Se a sociedade dissolve formas e medidas fixas e as substitui por elementos intercambiáveis, novas cristalizações momentâneas, mas profundas, são criadas. As noções de identidade, classe social e sexo não permanecem fixas mas retornam em novas composições, essenciais, porém efêmeras.

Como dissemos no plano da linguagem artística verificamos desde período do barroco e do romantismo a deformação, transfiguração, pulverização do objeto. Os achatamentos, a superposição da perspectiva e do espaço tridimensional e a destruição do objeto figurativo são cada vez mais frequentes. Mas, todavia observa-se o desejo de captar a essência do objeto, seu sentido supra-objetivo. Depois de toda decomposição, desestruturação não se estaria em busca de um sentido mais essencial para o objeto? Nas figuras da linguagem da moda poderíamos traduzir este sentimento pelo retorno de um lugar, uma identificação (mas não identidade), pontos de referência.

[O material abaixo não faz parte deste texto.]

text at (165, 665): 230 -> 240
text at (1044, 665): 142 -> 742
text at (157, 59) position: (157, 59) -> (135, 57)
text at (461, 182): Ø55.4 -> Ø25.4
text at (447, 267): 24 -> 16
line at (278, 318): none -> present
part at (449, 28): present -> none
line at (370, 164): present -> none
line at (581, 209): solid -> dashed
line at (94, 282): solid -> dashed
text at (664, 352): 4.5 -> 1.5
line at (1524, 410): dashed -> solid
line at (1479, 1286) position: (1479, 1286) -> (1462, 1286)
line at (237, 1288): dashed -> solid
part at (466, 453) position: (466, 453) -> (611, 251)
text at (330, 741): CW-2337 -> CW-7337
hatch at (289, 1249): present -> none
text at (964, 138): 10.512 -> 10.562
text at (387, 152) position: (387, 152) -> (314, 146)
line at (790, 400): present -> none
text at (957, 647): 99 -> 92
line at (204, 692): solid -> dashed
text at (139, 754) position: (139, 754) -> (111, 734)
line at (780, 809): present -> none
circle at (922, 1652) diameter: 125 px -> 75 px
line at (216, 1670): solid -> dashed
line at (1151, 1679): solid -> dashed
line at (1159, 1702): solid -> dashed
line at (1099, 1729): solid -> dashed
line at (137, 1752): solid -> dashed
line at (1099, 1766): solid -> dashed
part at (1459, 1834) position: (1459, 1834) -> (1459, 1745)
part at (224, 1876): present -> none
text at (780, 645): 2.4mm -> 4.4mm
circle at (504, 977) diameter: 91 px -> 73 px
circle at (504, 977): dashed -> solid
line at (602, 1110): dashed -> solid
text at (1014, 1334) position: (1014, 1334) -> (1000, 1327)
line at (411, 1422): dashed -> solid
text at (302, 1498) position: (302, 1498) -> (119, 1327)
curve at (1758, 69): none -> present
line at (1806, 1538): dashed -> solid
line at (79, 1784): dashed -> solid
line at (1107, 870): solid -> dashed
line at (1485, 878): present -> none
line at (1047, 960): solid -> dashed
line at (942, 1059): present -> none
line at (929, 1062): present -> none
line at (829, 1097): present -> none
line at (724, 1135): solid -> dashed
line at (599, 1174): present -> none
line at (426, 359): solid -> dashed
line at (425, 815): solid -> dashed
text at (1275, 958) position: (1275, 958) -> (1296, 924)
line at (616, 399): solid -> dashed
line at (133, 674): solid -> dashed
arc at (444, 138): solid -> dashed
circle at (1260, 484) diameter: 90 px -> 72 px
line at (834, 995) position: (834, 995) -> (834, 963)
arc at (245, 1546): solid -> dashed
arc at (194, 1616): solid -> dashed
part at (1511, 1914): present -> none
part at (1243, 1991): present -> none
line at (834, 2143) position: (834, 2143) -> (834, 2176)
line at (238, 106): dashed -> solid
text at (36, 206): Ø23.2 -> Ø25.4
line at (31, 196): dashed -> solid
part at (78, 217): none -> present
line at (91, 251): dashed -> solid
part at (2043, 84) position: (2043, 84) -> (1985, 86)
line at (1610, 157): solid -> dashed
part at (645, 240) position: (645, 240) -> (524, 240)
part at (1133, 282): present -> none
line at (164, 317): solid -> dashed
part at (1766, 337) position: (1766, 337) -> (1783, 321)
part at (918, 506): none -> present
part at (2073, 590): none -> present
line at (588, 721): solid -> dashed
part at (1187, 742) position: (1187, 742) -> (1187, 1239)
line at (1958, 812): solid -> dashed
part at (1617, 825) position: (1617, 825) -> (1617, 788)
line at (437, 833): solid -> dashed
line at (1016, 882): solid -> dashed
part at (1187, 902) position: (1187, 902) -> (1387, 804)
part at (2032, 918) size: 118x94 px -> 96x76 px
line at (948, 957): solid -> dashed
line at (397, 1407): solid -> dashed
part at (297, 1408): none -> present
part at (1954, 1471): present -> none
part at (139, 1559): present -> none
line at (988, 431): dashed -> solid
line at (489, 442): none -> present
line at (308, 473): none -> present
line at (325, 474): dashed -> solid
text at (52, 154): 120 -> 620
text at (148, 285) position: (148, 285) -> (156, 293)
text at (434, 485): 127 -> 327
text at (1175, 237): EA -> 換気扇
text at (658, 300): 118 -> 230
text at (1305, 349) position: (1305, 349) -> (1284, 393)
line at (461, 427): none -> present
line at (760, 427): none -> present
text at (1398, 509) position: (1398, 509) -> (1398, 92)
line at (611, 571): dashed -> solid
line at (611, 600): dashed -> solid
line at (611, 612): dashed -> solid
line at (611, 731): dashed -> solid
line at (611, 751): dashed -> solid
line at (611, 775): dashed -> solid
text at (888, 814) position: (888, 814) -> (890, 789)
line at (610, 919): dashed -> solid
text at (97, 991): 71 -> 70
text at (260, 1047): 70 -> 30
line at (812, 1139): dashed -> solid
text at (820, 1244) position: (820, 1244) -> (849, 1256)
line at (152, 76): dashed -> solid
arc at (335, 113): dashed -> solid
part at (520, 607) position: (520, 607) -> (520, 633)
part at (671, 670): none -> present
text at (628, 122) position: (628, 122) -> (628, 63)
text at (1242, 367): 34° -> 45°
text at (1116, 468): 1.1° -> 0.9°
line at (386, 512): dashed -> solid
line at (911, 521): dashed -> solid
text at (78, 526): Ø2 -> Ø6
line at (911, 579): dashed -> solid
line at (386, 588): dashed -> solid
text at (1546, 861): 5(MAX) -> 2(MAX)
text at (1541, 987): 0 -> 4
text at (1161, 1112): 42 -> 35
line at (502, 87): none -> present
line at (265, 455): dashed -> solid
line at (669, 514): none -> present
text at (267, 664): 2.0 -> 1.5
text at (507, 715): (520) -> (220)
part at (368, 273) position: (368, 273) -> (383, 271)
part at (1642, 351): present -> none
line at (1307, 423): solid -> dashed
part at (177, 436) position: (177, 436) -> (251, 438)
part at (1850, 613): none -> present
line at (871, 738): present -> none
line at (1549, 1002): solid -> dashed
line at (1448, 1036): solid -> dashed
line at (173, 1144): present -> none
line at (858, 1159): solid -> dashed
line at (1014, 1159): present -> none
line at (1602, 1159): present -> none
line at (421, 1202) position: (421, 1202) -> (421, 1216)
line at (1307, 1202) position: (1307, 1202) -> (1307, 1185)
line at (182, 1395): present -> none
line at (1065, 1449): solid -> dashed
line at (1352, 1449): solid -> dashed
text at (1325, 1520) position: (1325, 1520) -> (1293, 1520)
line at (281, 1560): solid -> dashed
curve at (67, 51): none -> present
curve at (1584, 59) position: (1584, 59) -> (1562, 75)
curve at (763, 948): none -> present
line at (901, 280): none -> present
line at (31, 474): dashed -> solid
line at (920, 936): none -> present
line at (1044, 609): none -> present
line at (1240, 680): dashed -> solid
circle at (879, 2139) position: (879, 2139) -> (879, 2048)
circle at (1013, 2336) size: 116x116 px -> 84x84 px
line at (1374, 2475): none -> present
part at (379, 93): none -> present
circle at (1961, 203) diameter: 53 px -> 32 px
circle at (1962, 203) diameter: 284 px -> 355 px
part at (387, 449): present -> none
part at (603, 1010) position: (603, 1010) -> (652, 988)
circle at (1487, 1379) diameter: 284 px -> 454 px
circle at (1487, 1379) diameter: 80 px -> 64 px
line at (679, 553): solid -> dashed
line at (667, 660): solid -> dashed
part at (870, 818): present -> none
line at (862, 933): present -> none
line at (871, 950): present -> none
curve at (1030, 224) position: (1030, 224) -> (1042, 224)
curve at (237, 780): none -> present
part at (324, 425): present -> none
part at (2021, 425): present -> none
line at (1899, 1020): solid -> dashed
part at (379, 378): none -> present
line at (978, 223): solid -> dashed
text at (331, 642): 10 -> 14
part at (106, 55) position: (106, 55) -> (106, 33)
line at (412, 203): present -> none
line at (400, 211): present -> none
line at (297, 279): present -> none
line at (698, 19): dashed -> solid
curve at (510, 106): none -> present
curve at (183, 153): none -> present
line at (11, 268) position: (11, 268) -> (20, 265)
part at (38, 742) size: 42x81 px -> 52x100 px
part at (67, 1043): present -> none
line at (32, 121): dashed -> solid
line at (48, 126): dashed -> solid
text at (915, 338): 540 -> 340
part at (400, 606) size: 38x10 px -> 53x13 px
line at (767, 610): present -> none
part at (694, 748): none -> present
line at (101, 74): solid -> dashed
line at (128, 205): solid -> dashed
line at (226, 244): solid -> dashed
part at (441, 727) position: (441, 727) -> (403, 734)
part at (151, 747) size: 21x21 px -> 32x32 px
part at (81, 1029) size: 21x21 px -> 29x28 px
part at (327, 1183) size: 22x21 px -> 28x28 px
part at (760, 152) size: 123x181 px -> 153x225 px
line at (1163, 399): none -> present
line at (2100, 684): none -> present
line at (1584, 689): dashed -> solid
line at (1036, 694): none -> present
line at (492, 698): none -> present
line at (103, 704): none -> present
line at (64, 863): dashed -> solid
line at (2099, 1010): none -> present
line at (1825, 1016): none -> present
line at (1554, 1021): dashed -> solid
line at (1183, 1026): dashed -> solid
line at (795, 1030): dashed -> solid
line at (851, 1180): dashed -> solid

Nos dados empíricos constatamos a moda dos guetos : punks, skinheads, dos clubbers.

Observamos também uma tendência para trabalhar a moda com componentes da Índia, África, China, Japão, Alasca, México, Bolívia, Inglaterra, países árabes. Alguns estilstas destacam-se nesta procura. Entre eles Jean Paul Gaulthier, Christian Lacroix, Chloe, Romeo Gigli, Domenico Dolce e Steffano Gabanna.

Bibliografia:

Notícias recolhidas na Folha de São Paulo/93 à 95. -Coelho,T. "Moderno,Pós-Moderno", São Paulo, Iluminuras, 1995. -Levy, Pierre, As Tecnologias da Inteligência. O futuro do pensamento na era da informática, Rio de Janeiro, Editora 34, 1993. Maffesoli, M., La connaissance ordinaire, Paris, Ed. PUF, 1981. Eloge de la raison sensible, Paris, Ed. Grasset, 1996. No fundo das aparências, Petrópolis, Ed. Vozes, 1996.